* _과제 내용_
아래 기록의 모든 줄을 한 줄당 문자열 하나씩인 JSON 목록으로 바꾸고 빈 줄은 빼십시오. 기록 전체를 빠짐없이 담되 사진은 답에 넣지 마십시오.

::::::::::

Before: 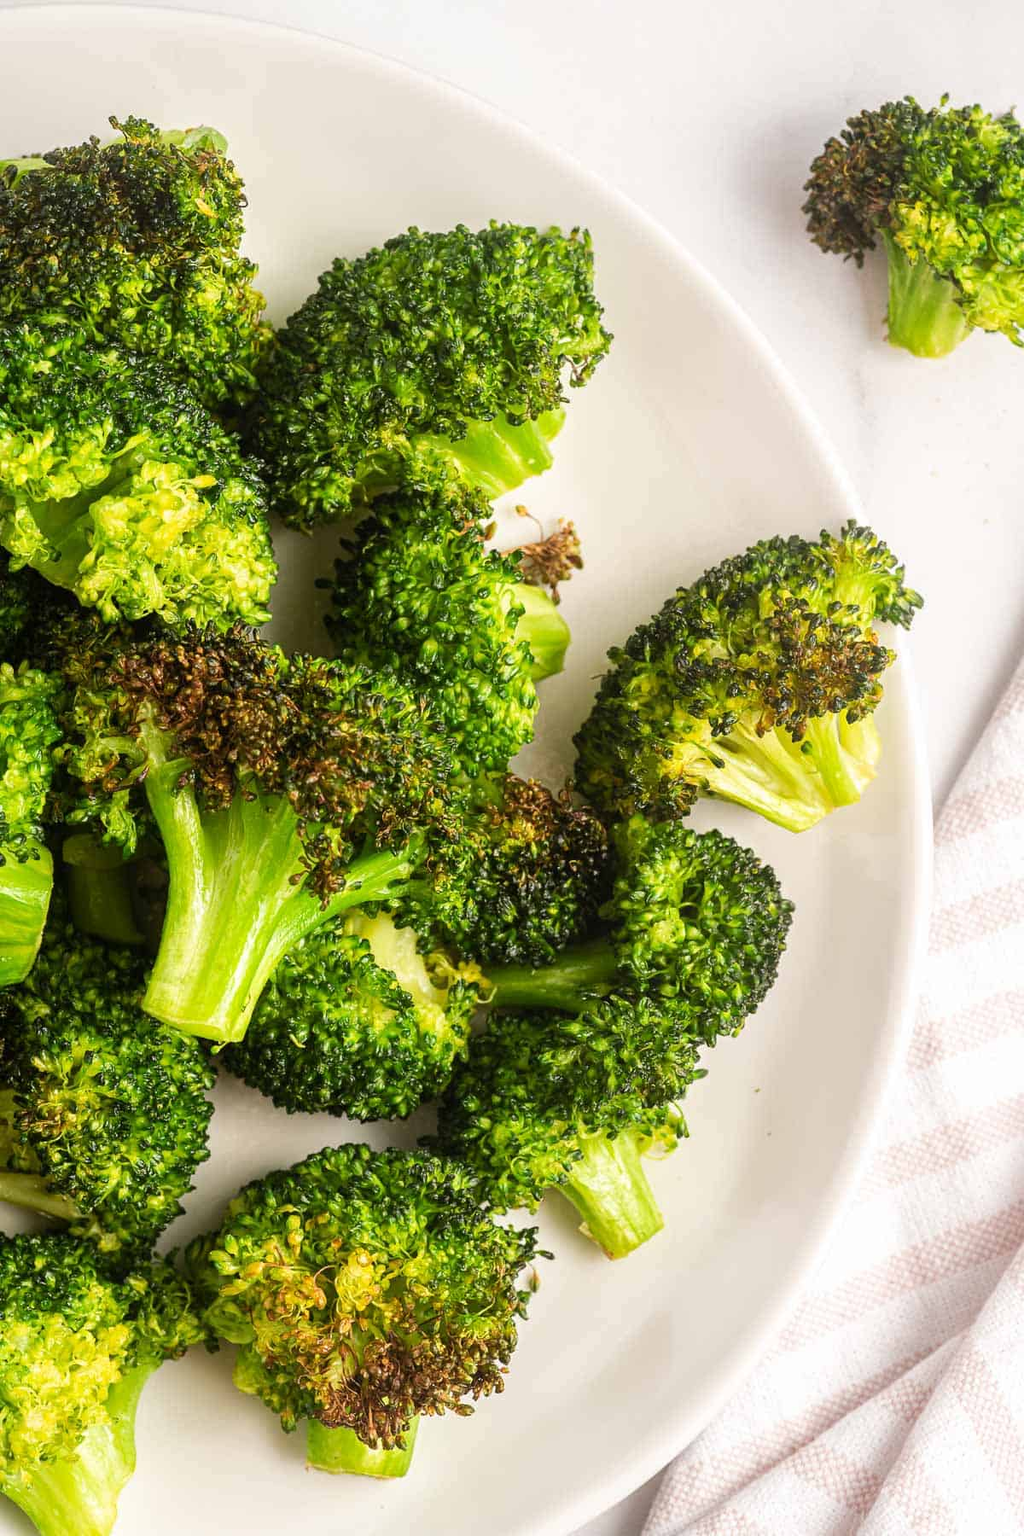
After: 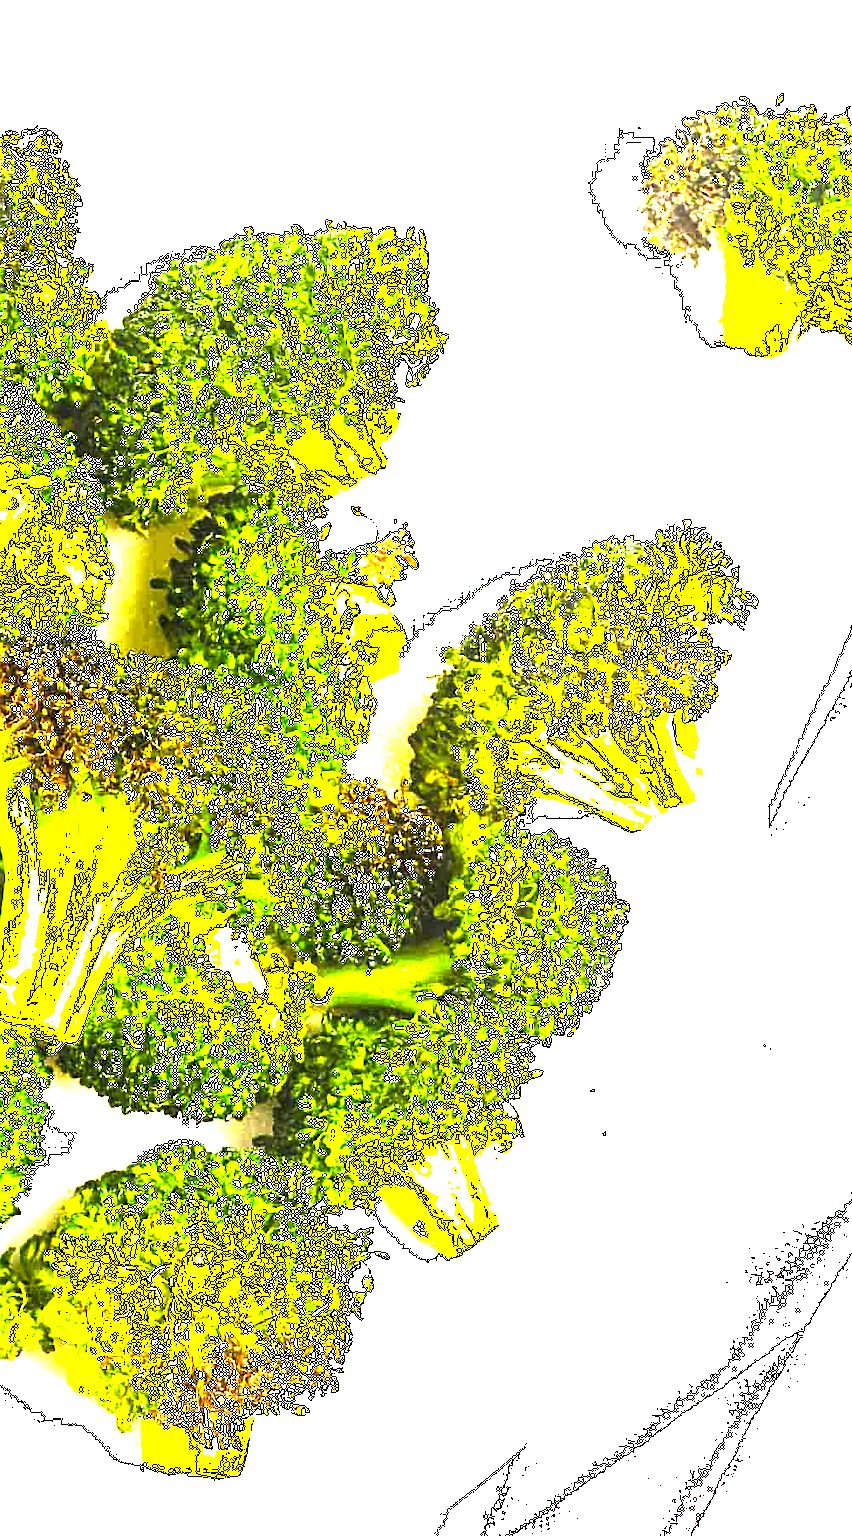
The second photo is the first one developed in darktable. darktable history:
color balance rgb: linear chroma grading › global chroma 8.835%, perceptual saturation grading › global saturation -12.016%, perceptual brilliance grading › global brilliance 34.677%, perceptual brilliance grading › highlights 50.196%, perceptual brilliance grading › mid-tones 59.654%, perceptual brilliance grading › shadows 34.552%, global vibrance 20%
sharpen: on, module defaults
crop: left 16.156%
exposure: black level correction 0, exposure 1.446 EV, compensate highlight preservation false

::::::::::

* _문제 풀이_
[
  "Before: ",
  "After: ",
  "The second photo is the first one developed in darktable. darktable history:",
  "color balance rgb: linear chroma grading › global chroma 8.835%, perceptual saturation grading › global saturation -12.016%, perceptual brilliance grading › global brilliance 34.677%, perceptual brilliance grading › highlights 50.196%, perceptual brilliance grading › mid-tones 59.654%, perceptual brilliance grading › shadows 34.552%, global vibrance 20%",
  "sharpen: on, module defaults",
  "crop: left 16.156%",
  "exposure: black level correction 0, exposure 1.446 EV, compensate highlight preservation false"
]